* _Description of the task_
Could you update the rows from the line with "collectors: M. E. Jones" up to and including the line with "elevation (m): 1067", giving only those lines again with "locality" replaced by "location" and nothing else changed?
++++ Data provided
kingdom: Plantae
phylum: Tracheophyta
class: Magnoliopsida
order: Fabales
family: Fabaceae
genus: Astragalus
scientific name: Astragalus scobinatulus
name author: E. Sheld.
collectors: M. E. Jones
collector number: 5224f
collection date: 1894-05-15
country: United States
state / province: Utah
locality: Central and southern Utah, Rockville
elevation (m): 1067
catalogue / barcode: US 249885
++++++++
++++ Data provided
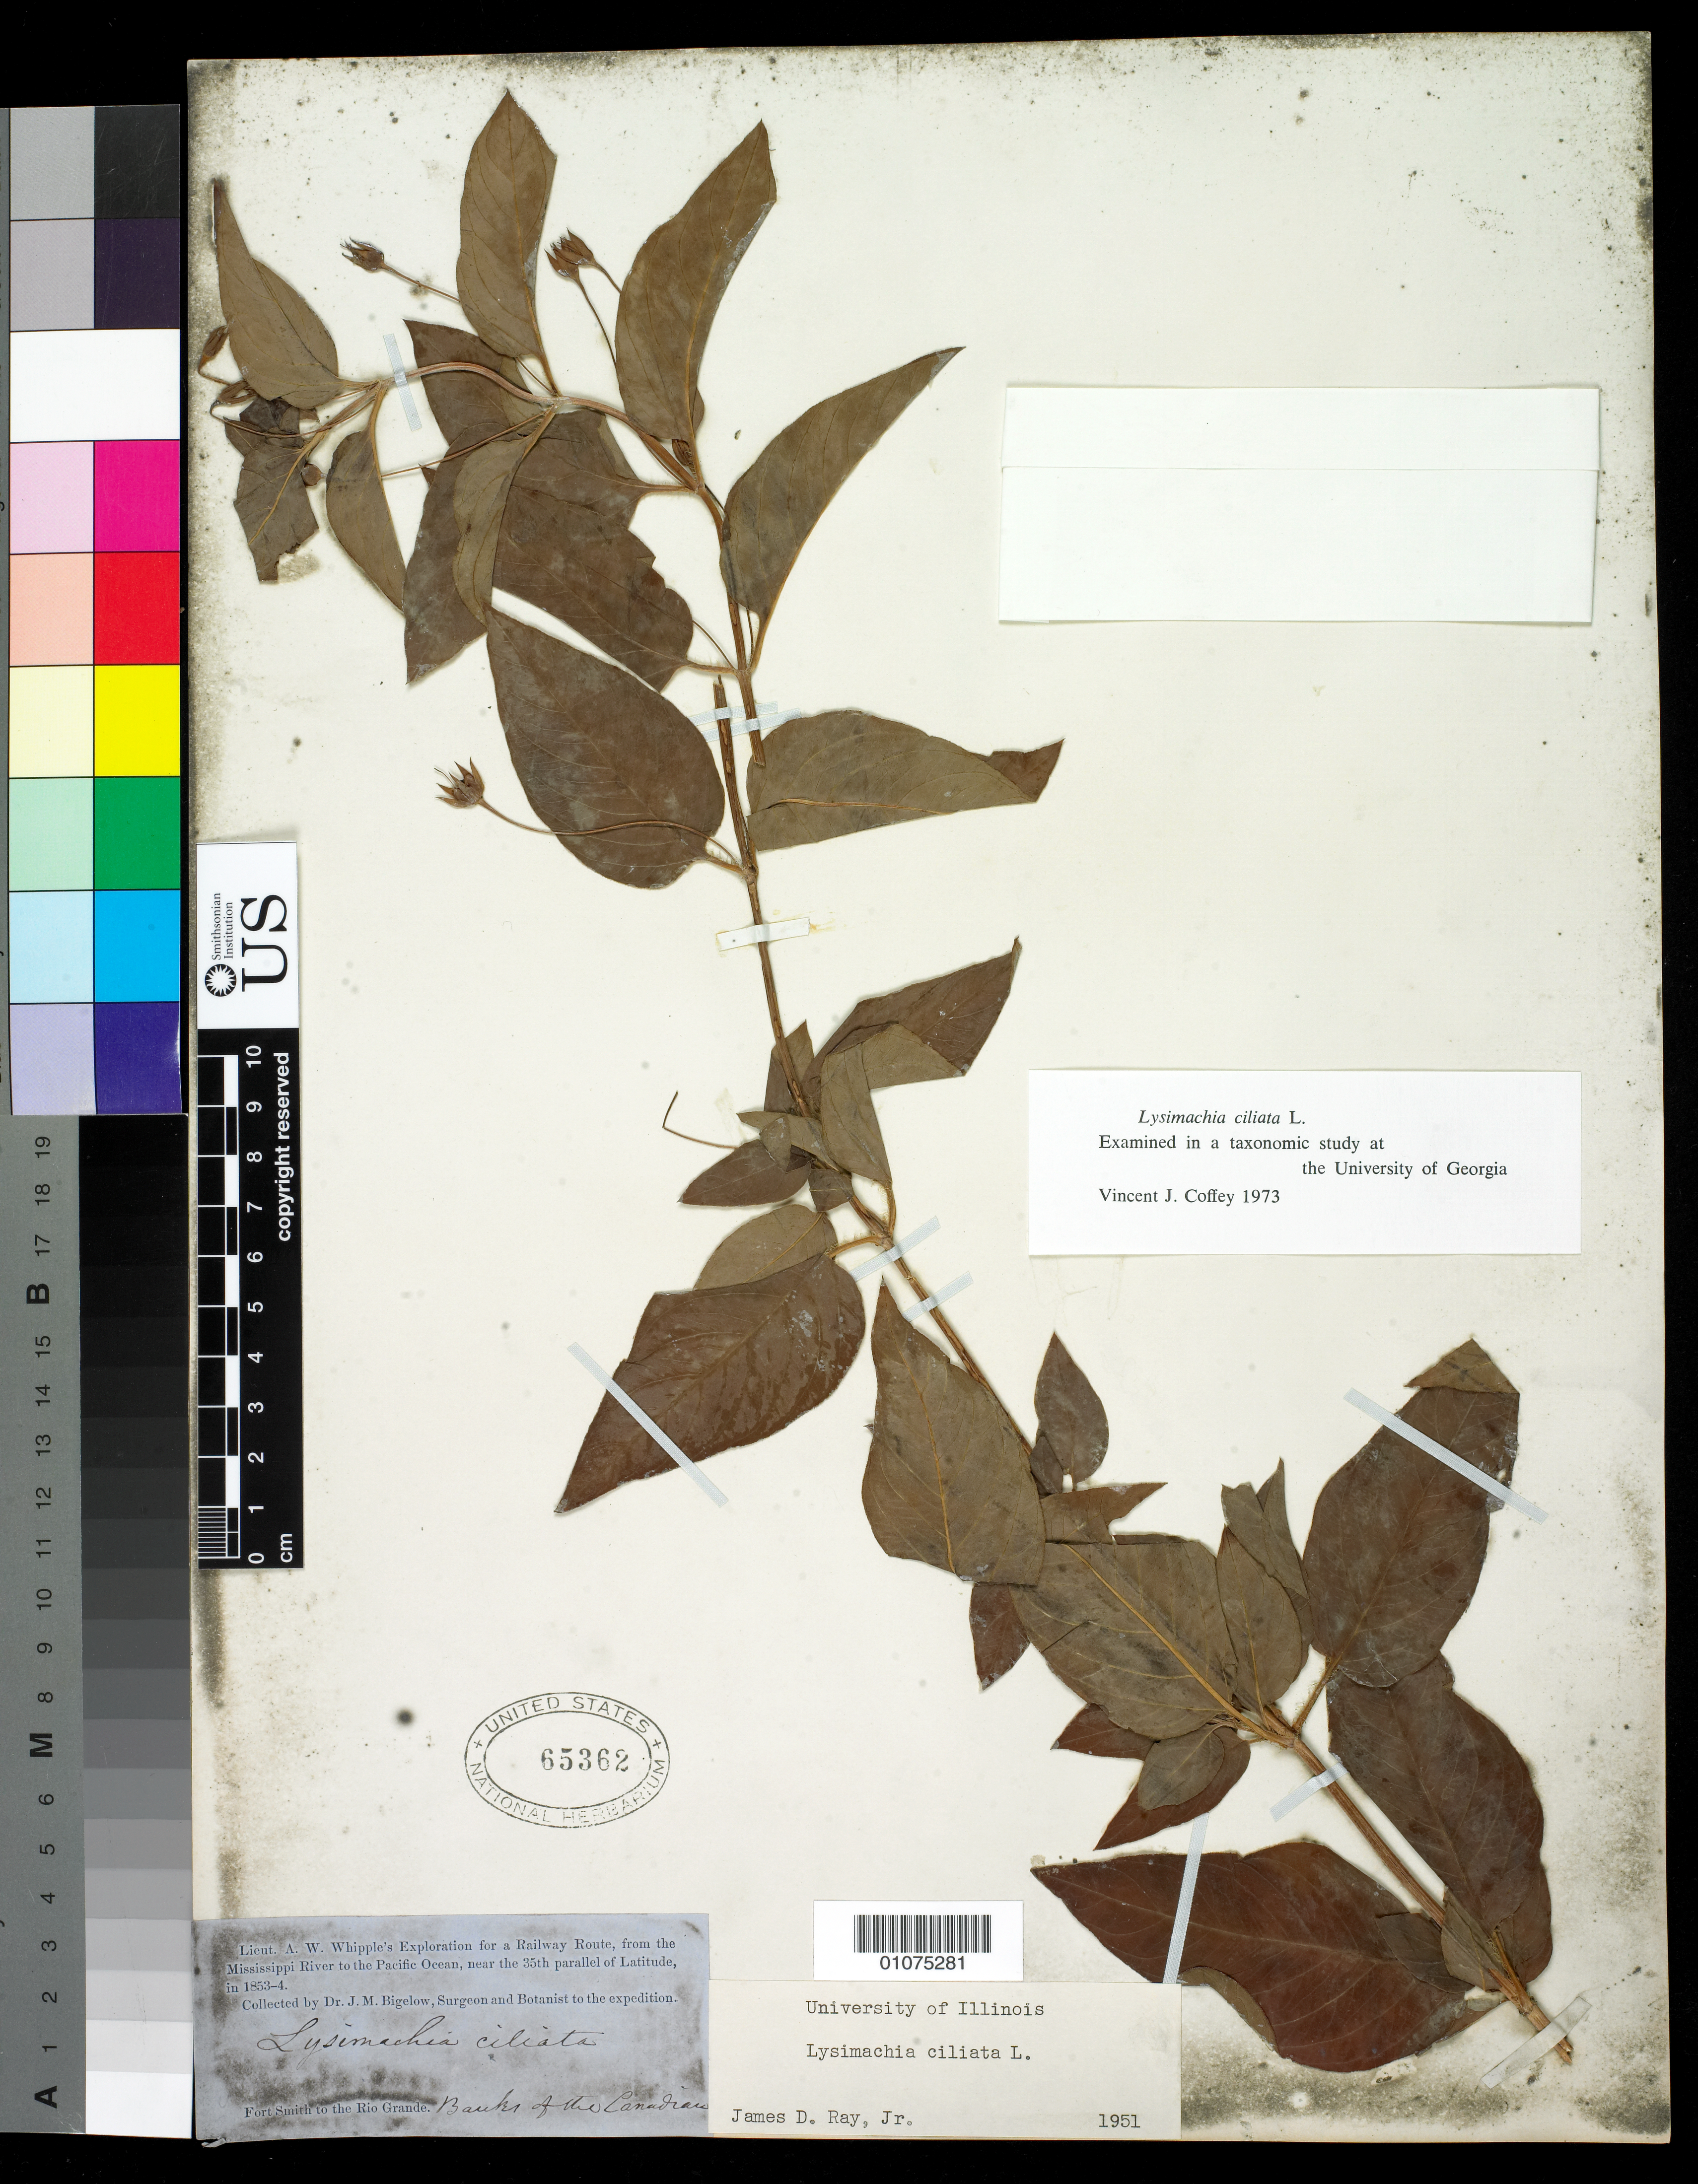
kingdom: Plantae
++++++++
* _Exercise output_
collectors: M. E. Jones
collector number: 5224f
collection date: 1894-05-15
country: United States
state / province: Utah
location: Central and southern Utah, Rockville
elevation (m): 1067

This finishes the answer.